Distribute $3$ on the left-hand side: $3x + 3 = 3x + 3$ This equation simplifies to: $3x + 3 = 3x + 3$ This is true for all values of $x$, so it also has infinitely many solutions.

C. $3x = x + 2$

Rearrange terms to bring all $x$-terms to one side: $3x - x = 2$ Simplify: $2x = 2$ Solve for $x$: $x = 1$ This equation has exactly one solution.

D. $3(x + 1) = 3x + 2$

Distribute $3$ on the left-hand side: $3x + 3 = 3x + 2$ Simplify: $3x + 3 - 3x = 2$ This reduces to: $3 = 2$ This is a false statement, meaning there are no solutions.

Final Answer:

The equation that has exactly one solution is:

C. $3x = x + 2$

Do you need further explanation or clarification?

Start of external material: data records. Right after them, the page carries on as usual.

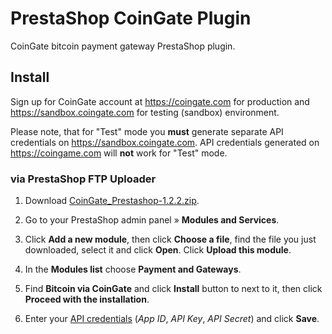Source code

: # PrestaShop CoinGate Plugin

CoinGate bitcoin payment gateway PrestaShop plugin.

## Install

Sign up for CoinGate account at <https://coingate.com> for production and <https://sandbox.coingate.com> for testing (sandbox) environment.

Please note, that for "Test" mode you **must** generate separate API credentials on <https://sandbox.coingate.com>. API credentials generated on <https://coingame.com> will **not** work for "Test" mode.

### via PrestaShop FTP Uploader

1. Download [CoinGate_Prestashop-1.2.2.zip](https://github.com/coingate/prestashop-plugin/releases/download/v1.2.2/CoinGate_Prestashop-1.2.2.zip).

2. Go to your PrestaShop admin panel » **Modules and Services**.

3. Click **Add a new module**, then click **Choose a file**, find the file you just downloaded, select it and click **Open**. Click **Upload this module**.

4. In the **Modules list** choose **Payment and Gateways**.

5. Find **Bitcoin via CoinGate** and click **Install** button to next to it, then click **Proceed with the installation**.

6. Enter your [API credentials](http://support.coingate.com/knowledge_base/topics/how-can-i-create-coingate-api-credentials) (*App ID*, *API Key*, *API Secret*) and click **Save**.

Let me know!

Here are some related questions to explore further:

1. What does it mean for an equation to have no solutions?
2. How do you determine if an equation has infinitely many solutions?
3. Can you solve equations involving more variables, like $2x + 3y = 5$?
4. What happens if the coefficients on both sides of the equation are equal?
5. How do we check if a solution satisfies an equation?

Tip:

Always simplify both sides of the equation and combine like terms to determine the nature of the solutions.